# Your task
Reproduce each line of the entries that carries "země".

Records for processing Start Marker

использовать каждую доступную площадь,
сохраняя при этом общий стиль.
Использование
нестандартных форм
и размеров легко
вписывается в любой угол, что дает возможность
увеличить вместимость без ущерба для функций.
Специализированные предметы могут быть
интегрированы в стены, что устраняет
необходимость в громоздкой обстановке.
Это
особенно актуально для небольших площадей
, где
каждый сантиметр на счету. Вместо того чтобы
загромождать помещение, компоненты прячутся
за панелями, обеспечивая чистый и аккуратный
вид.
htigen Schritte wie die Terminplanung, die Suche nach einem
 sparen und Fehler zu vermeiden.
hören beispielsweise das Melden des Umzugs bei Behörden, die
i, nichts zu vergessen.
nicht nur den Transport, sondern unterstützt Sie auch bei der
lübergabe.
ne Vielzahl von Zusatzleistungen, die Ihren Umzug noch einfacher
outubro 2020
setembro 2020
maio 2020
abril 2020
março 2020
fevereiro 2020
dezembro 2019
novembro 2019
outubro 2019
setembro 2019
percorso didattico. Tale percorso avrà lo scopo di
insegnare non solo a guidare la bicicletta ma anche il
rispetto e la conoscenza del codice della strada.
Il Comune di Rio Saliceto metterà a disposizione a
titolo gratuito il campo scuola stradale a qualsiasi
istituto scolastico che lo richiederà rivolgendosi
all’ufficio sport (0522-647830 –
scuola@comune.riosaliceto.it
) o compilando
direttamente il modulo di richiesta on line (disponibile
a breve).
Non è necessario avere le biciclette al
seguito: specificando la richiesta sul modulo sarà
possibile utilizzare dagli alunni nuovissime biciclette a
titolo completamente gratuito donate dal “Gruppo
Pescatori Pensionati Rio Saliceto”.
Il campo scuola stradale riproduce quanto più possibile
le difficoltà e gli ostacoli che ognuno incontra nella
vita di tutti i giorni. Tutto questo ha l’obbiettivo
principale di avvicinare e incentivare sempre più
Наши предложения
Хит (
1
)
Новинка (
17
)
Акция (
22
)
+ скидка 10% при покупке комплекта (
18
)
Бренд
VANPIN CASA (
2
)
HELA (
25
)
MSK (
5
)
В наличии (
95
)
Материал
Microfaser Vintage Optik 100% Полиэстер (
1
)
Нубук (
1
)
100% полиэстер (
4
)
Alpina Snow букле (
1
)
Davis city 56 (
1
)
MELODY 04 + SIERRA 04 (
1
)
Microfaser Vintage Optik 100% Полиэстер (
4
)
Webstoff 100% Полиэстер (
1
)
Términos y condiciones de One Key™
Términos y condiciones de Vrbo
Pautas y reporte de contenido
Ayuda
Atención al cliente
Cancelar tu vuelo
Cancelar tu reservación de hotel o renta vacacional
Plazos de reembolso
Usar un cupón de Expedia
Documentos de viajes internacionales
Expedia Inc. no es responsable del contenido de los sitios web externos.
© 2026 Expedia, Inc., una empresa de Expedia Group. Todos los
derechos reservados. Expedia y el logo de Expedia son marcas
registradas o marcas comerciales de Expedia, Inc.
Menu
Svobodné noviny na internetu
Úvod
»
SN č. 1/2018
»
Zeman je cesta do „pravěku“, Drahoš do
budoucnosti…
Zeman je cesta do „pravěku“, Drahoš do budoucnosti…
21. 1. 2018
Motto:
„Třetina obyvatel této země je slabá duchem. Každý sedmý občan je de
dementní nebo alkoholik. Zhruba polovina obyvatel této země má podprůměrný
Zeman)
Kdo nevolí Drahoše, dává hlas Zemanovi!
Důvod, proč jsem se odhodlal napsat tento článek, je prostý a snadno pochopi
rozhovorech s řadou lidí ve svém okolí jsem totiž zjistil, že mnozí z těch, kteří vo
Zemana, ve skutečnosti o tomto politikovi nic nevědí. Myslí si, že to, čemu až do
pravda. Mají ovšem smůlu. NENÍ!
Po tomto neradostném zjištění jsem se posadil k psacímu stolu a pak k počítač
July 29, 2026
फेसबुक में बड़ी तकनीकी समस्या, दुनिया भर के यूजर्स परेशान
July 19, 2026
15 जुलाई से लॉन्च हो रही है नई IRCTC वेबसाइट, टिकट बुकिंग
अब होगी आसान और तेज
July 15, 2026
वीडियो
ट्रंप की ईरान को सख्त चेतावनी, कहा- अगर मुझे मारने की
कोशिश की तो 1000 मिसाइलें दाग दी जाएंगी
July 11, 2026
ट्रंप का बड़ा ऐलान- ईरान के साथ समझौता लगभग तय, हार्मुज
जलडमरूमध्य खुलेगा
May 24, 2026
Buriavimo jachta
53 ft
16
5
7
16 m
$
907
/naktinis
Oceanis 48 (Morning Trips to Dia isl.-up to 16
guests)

Records for processing End Marker

# Finished exercise
„Třetina obyvatel této země je slabá duchem. Každý sedmý občan je de
dementní nebo alkoholik. Zhruba polovina obyvatel této země má podprůměrný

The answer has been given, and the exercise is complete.